- **Your goal**: In the blog post about the Mets below, list every person referred to by both a first name and a last name.

- **Selected excerpt**:
::::::::::

Saturday, May 28, 2011

Director's Cuts: The Last (Unpublished) Word on the Mets-iest Week Ever

What is this blog? Is it the place where I share my feelings about the state of Our Contemporary Pizza Situation with an audience of dozens? Yes, it is (and that topic should not be confused with The State of Our National Pizza Conversation). Where I type thousands of words attempting to connect two admittedly disparate jerkweeds, whose only real commonality is that I don't like them very much? That, too. But what is that? A blog, I guess -- a bloggy ol' blog, and one done by a writer who types quickly and realizes rather more slowly the distinctly bloggy folly of just banging away on random stuff. So it fits. But does it serve a purpose?

Not, like, ontologically or in some world-historical sense. Blogs don't work that way. But I've sort of wondered what exactly this blog is supposed to do for me. It's not a clean-and-easy-to-read real-time portfolio, or whatever I envisioned a year or so ago when I started it -- there is far too much Papa John Schnatter on here for that. And I haven't really followed through on the puppy vids thing as well as I should have -- that had real promise, and it pains me to know that those who read this blog have never seen Cleo with short hair. (She looks like a spazzy lamb!) But!

But, as a place where I put things that get bumped from publication at various venues and then don't really fit anywhere else, I suppose David Roth, The Writer could have some utility. I did this a couple weeks ago with a piece I wrote for New York Magazine about the death of Osama Bin Laden and a certain idea of Barack Obama, and it worked -- there wasn't anyplace else for it, and I liked the piece, and there it was. Internet in action! And I'm doing it again today, with another piece that got bumped from New York. This one's about a topic nearer-and-dearer, being as it's about the New York Mets and the ridiculous -- and ridiculously Mets-y -- week that they just had. I would've put it up on Can't Stop The Bleeding, but Gerard has covered the story really awesomely well all week, to the point where this would just be redundant. That's the problem, or a problem, with print-mag timetables. This sort of looking-back-at-the-week-that-was thing works okay when you only get a magazine once a week, in your mailbox. But in internet time, I might as well have written this whole thing on a cave wall. At any rate, same story as a few weeks ago holds here -- I'm happy to have gotten a shot at writing it, and I'm happy to be able to have a place for it to... be here, on this particular cave's wall, for study thousands of years hence? Yeah, that'll do for now. So, then, as part of this blog's new identity as a Prose Graveyard/Kill-Fee Redemption Center, I give you:

Our Uncle Fred

You've got your tragic-sense-of-life cypto-fatalists, and you've also got your grumpy masochists. But neither those groups nor the many others that combine those two ur-approaches to being a Mets fan, could actually have been all that surprised by what qualified as one of the strangest weeks in team history. At the conclusion of a week that began with Mets owner Fred Wilpon dumping on his team's best-paid players in The New Yorker and ended with hedge fund manager David Einhorn buying a minority share of the team , Mets fans find themselves back where they started, if perhaps a bit blearier and grumblier for the trip. The fatalists and masochists both have strong cases, of course. But in the end, last week's Mets-iest of weeks amounted to little more than a high-word-count analogue to the waves that periodically roll through the stands at CitiField – some unmotivated and not-unstupid noise and motion, some mild annoyance in response, and then, once the inevitable and inexplicable recedes, just another night at the ballpark.

::::::::::

- **Data to examine**:
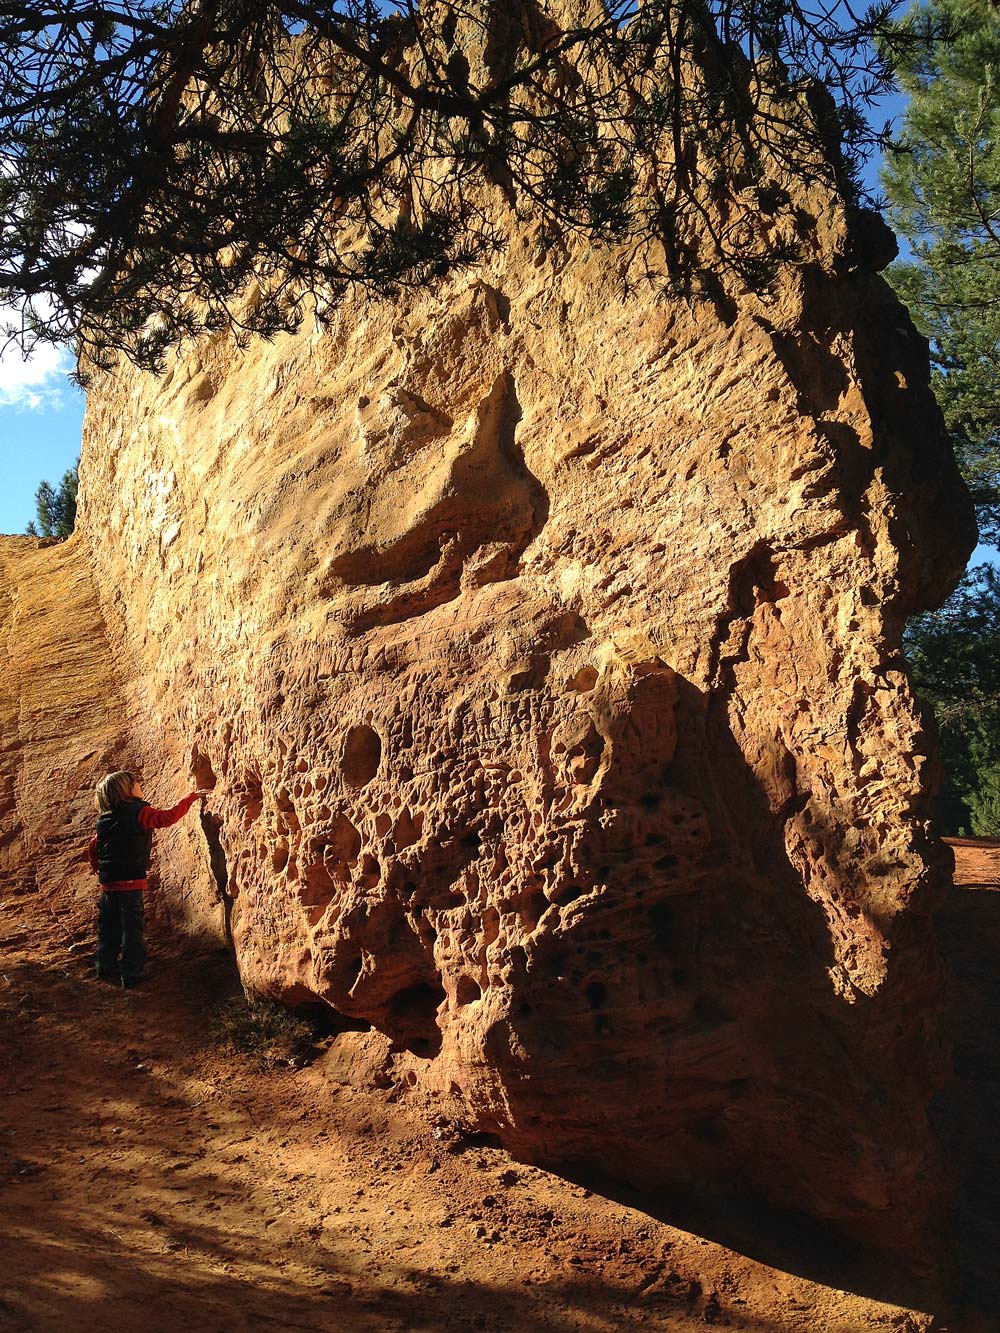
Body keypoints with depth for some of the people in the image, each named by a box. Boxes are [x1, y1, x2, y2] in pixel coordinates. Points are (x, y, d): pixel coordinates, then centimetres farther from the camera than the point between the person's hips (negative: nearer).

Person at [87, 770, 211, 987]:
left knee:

::::::::::

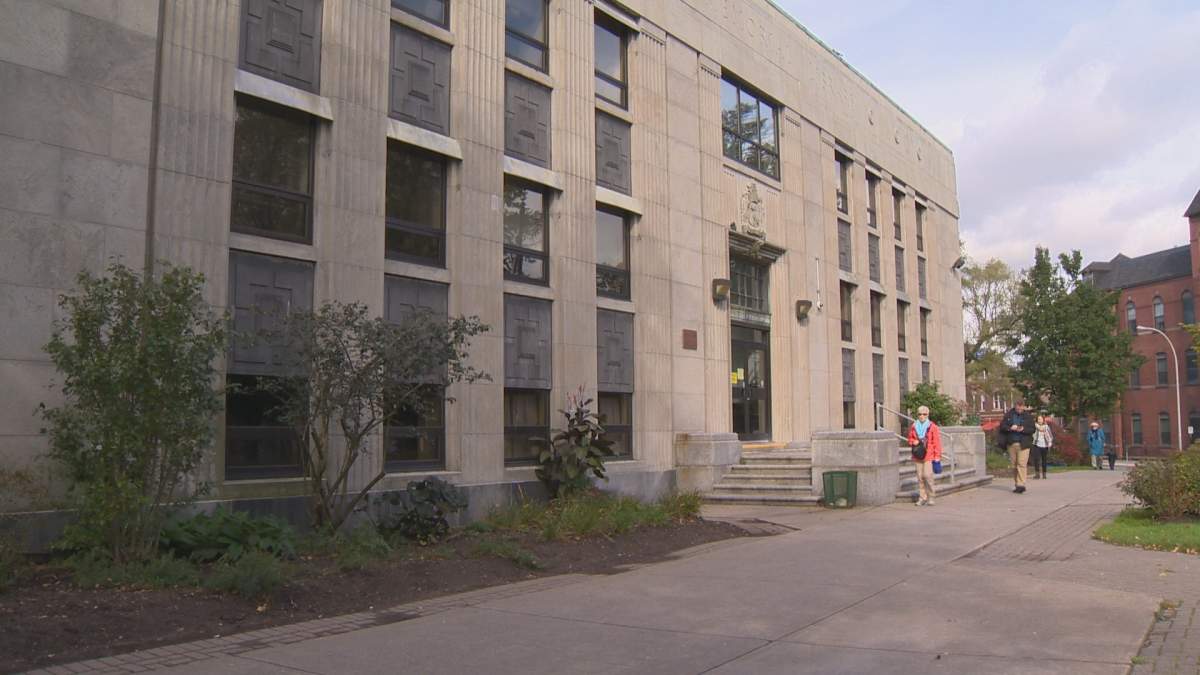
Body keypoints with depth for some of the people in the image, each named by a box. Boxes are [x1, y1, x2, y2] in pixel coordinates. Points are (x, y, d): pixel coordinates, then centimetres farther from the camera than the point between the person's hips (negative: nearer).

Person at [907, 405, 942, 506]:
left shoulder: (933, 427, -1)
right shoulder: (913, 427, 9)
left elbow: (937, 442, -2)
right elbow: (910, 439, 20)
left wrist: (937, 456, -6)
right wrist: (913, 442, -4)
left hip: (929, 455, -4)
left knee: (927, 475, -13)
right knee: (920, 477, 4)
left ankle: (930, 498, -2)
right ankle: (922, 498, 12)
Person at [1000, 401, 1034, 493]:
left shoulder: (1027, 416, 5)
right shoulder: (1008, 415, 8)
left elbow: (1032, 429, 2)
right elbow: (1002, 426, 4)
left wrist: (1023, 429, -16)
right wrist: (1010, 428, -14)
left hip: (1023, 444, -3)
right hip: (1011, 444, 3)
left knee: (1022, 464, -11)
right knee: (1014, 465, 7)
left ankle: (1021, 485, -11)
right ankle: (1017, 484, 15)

::::::::::

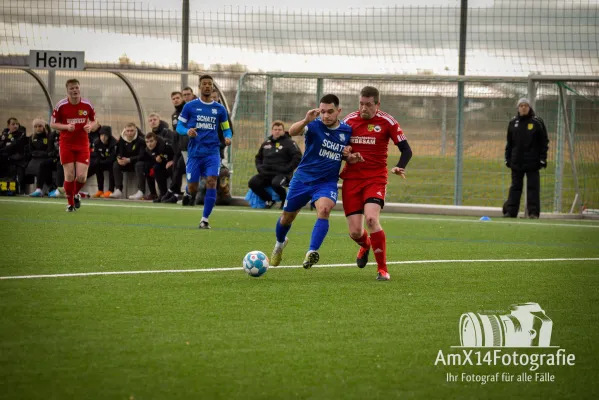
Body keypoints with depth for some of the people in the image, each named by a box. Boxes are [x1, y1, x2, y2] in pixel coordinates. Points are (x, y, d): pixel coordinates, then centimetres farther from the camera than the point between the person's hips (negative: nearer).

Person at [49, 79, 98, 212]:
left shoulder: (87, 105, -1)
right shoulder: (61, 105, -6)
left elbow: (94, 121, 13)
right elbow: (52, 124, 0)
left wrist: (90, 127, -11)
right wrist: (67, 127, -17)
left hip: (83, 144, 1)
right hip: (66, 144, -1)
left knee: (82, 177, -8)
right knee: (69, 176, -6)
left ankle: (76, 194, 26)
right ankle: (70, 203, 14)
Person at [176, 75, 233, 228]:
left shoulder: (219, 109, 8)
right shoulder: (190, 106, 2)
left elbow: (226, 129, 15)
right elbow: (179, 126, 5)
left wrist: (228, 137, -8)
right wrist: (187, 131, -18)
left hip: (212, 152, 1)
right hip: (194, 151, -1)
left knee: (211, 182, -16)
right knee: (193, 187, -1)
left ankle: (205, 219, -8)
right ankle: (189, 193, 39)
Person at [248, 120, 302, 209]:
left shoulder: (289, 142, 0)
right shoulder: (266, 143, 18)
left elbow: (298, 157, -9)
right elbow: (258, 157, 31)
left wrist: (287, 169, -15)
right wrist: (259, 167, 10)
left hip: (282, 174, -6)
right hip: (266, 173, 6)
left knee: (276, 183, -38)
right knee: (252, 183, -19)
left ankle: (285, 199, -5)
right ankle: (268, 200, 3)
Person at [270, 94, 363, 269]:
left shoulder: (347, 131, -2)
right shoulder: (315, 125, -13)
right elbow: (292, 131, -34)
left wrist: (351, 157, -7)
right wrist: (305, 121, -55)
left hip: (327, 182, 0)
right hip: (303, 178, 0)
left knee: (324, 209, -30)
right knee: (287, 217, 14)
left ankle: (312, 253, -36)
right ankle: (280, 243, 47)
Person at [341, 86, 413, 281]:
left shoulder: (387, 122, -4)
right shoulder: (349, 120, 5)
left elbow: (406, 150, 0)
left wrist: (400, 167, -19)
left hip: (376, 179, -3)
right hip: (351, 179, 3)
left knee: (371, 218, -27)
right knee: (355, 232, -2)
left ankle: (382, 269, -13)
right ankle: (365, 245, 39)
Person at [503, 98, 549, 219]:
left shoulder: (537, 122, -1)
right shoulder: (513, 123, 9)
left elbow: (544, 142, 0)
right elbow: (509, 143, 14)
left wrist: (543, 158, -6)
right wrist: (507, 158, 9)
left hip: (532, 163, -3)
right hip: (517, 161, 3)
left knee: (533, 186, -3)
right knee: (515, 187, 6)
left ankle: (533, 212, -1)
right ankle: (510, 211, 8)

::::::::::

- **Task answer**:
Papa John Schnatter
David Roth
Osama Bin Laden
Barack Obama
Fred Wilpon
David Einhorn